= STATED EXERCISE =
Can you copy the Fabric architecture forum post word for word, from "I’m standing up" to "PostgreSQL (via gateway)"?

Skip to main content
cancel
Showing results for 
Search instead for 
Did you mean: 

Enhance your career with this limited time 50% discount on Fabric and Power BI exams. Ends August 31st. Request your voucher.

Reply
Treichs
Frequent Visitor

Cost-Efficient Fabric Architecture Guidance for Multi-System Org

Hi all,

 

I’m looking for advice on cost-effective architectural patterns in Microsoft Fabric, specifically around Capacity Unit usage.

I’m standing up Fabric at a global post-production company (~2000 staff, multiple business units), but with limited resources, low data maturity, and a tight budget. We’re working to consolidate data from several systems, including:

  • AWS RDS for PostgreSQL (via gateway)

  • D365 F&O (Finance & HR)

  • UKG Pro (Payroll)

  • Dataverse (CRM Extensions via Model Driven App)

= DATA EXCERPT =
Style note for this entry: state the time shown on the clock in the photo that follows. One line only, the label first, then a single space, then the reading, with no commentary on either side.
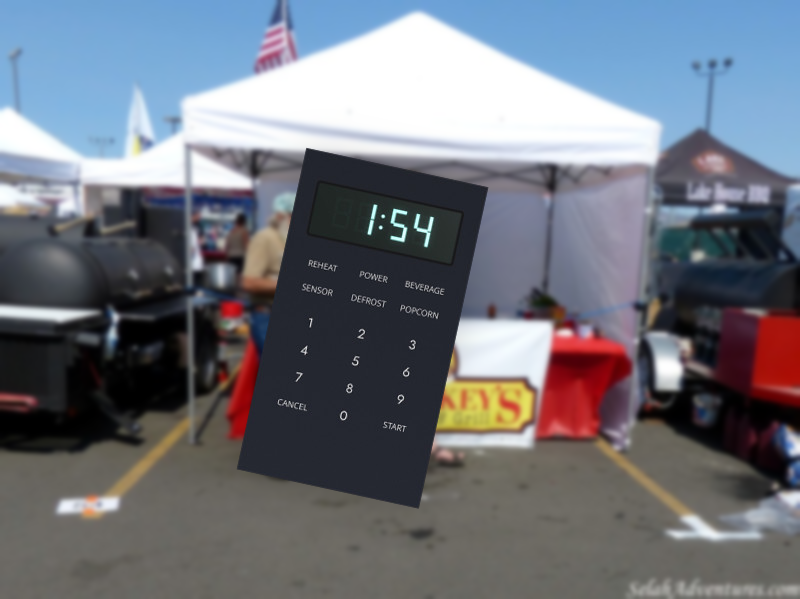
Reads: 1:54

= WRITTEN ANSWER =
I’m standing up Fabric at a global post-production company (~2000 staff, multiple business units), but with limited resources, low data maturity, and a tight budget. We’re working to consolidate data from several systems, including:

  • AWS RDS for PostgreSQL (via gateway)